我々はマウスのみならず、様々な大型動物を用いた医学研究を行ってきた。この研究室のロゴはそんな我々の研究を体現したものである。
花園教授はNIHへの留学中よりサルを実験動物として用いてきた。自治医大着任後もサルを用いた研究を継続し、造血幹細胞移植や遺伝子治療の研究を行った(Hanazono, Stem Cells, 2001; Gene Ther, 2002など)。現在でも柴田講師がサルを用いプリオン病の研究を継続している(Hagiwara, PLoS One, 2019他)。
その後、宇都宮大学長尾教授との共同研究を開始し、ヒツジの胎児肝臓へ造血幹細胞を移植し、ヒツジを造血工場とする新しい手法を確立した(Sasaki, Transplantation, 2005)。最近ではこの手法をヒトiPS細胞へと応用している(下記3)。
明治大学長嶋比呂志教授との共同研究では、X-SCIDピッグを作出し(Watanabe, PLoS One, 2013)、免疫不全ピッグを用いた再生医療(細胞移植治療)の基盤を構築した。最近では、X-SCIDピッグをモデルとしたゲノム編集治療法の開発へと展開している(下記2)
我々はゲノム編集技術(CRISPR-Cas9)を利用する新規治療法の開発を目指している。
原助教とポストドクターのSuvd Byambaa氏を中心として、X染色体連鎖重症複合免疫不全症(X-SCID)のマウスモデルとピッグモデルのゲノム修復治療を目指している。
本研究の中でX-SCIDピッグの無菌的な娩出?飼育を行い,X-SCIDピッグの3ヶ月にわたる飼育に成功し(Hara et al., Exp Anim, 2017)、現在ではさらにその長期化を進めている。
本学 病態生化学部門 大森司教授、東京大学 濡木 理教授、明治大学農学部長嶋比呂志教授などとの共同研究である。
2014-2018年度: AMED 革新的バイオ医薬品創出基盤技術開発事業(研究代表 東京大学 濡木 理)、2018年度-: AMED 遺伝子?細胞治療研究開発基盤事業 (研究代表 本学 免疫遺伝子細胞治療学(タカラバイオ)講座 小澤 敬也 客員教授)、科研費等を受けて研究を進めている。 なお、平成30年度、小澤客員教授が学内に遺伝子治療研究センター(CGTR)を設立し(センター長?山形教授)、花園教授はそのメンバーの一人となった。
ヒトiPS細胞から造血幹細胞を安定的に産生することは現時点で困難である。
我々は阿部講師を中心として、この課題に長年取り組んできた。
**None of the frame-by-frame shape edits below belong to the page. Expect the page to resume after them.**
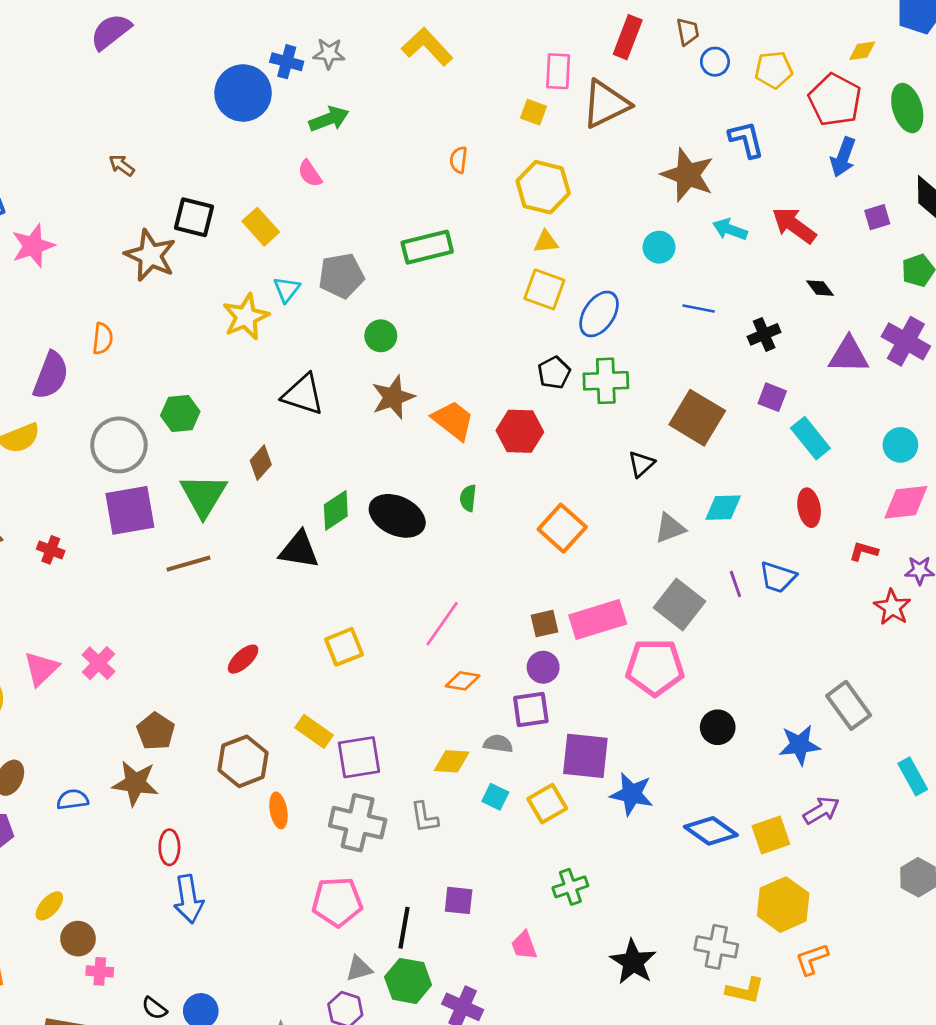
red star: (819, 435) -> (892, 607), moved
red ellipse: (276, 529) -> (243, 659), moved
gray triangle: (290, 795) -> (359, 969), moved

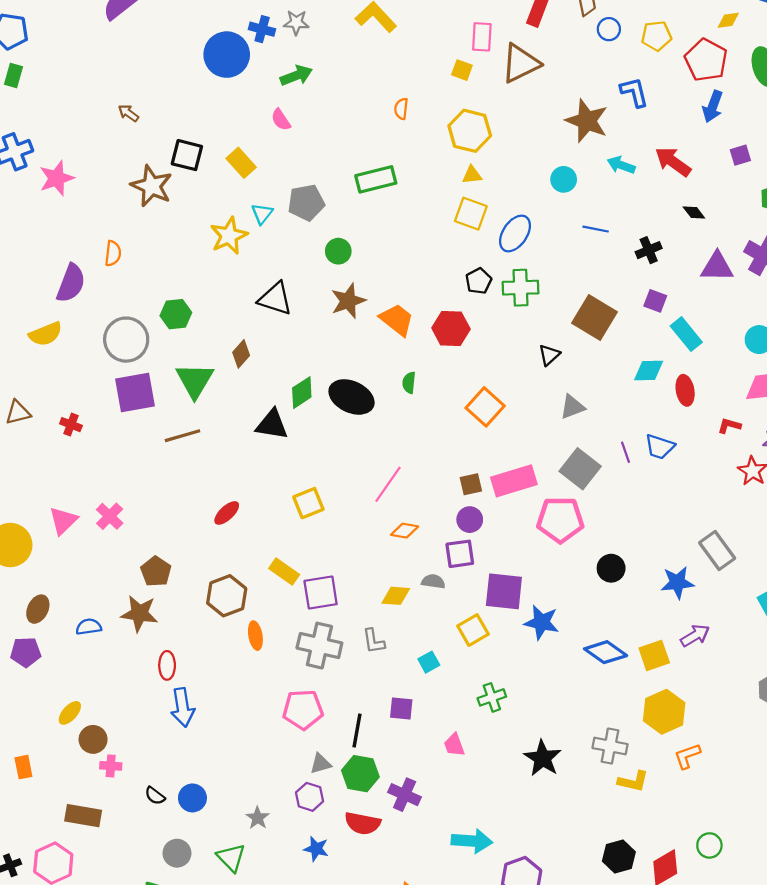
cyan diamond: (723, 508) -> (649, 370), moved
cyan square: (495, 797) -> (429, 662), moved, turned 35

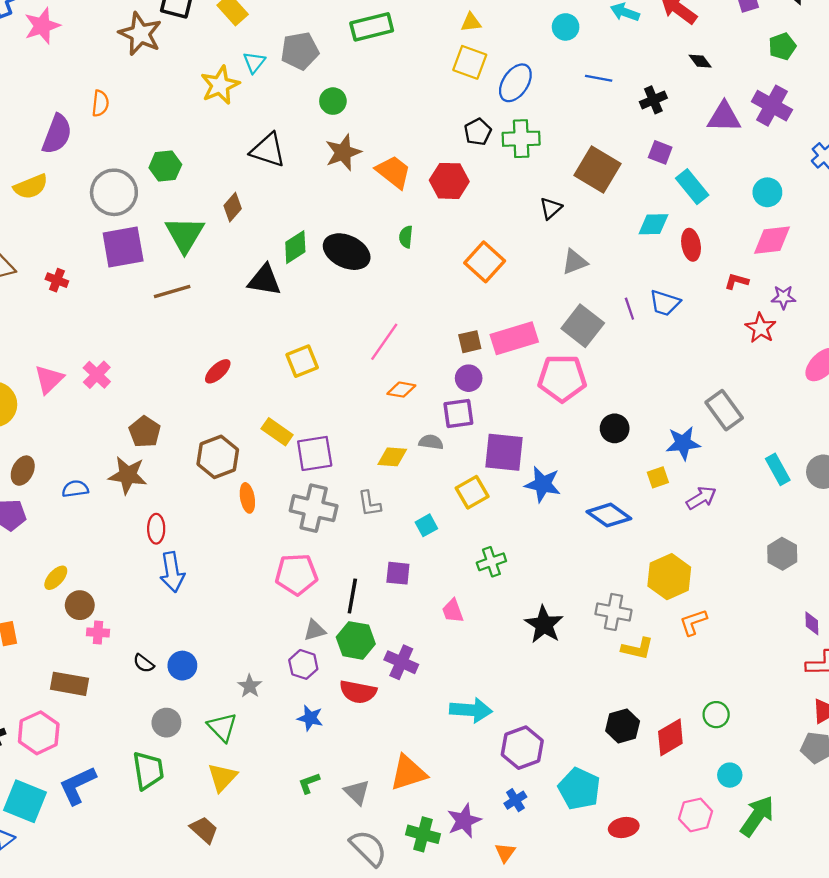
yellow square: (654, 655) -> (658, 477), moved, size x0.7

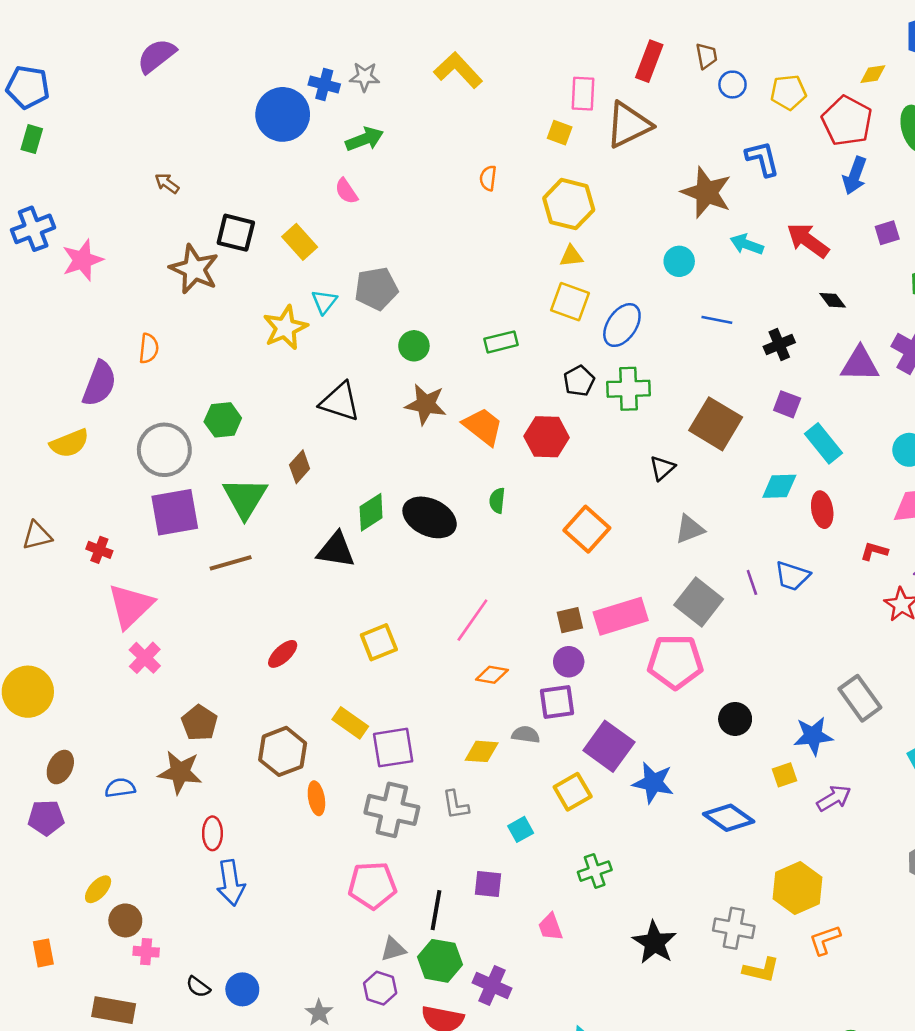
green rectangle: (372, 27) -> (501, 342), moved, size x0.7
brown star: (343, 152) -> (426, 404), turned 30
pink triangle: (49, 379) -> (131, 606), moved, size x1.4
purple square: (504, 452) -> (609, 746), turned 30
これまでに、臍帯血造血幹細胞をヒツジの胎児に移植することで、長期間ヒツジの体内で生着することを報告している(Abe, Exp Hematol 2011; Exp Hematol, 2012; Exp Anim, 2014)。
同様に、ヒツジの体内を造血工場とすることでヒトiPS細胞由来の造血幹細胞の産生が可能であることを見出している。
更なる効率化により安定的に産生することが可能になれば、動物は、ヒト成体?ヒト臍帯血に次ぐ、造血幹細胞の第三のソースになり、現在のドナー不足の解決につながるでしょう。
宇都宮大学長尾慶和教授との共同研究である。
本研究は、AMED 再生医療実現拠点ネットワークプログラム個別課題「ブタ等大型動物を利用するiPS細胞技術の開発」(代表:花園豊)や科研費 基盤C(代表:阿部朋行)の一環として行っている。
ブタは,食性や消化管の解剖生理学的な特徴がヒトに類似していることから,腸内細菌叢研究においても新たなモデル動物になると期待されている。
X-SCIDピッグの研究を通じて、無菌ブタの作出?維持が可能となった。そこで、無菌ブタにヒトの糞便を経口投与したヒト腸内細菌が腸内に定着したブタを作出した。
現在では、ブタの腸内細菌叢の糞便移植後に見られる経時的な変化、食事の影響に関する研究を行っている。
消化器内科学部門山本博徳教授および慶應義塾大学医学部本田賢也教授との共同研究。
原助教はこれらの研究について、2017年度自治医科大学研究奨励賞およびリバネス研究費「メタジェン?腸内デザイン賞」の助成を受けた。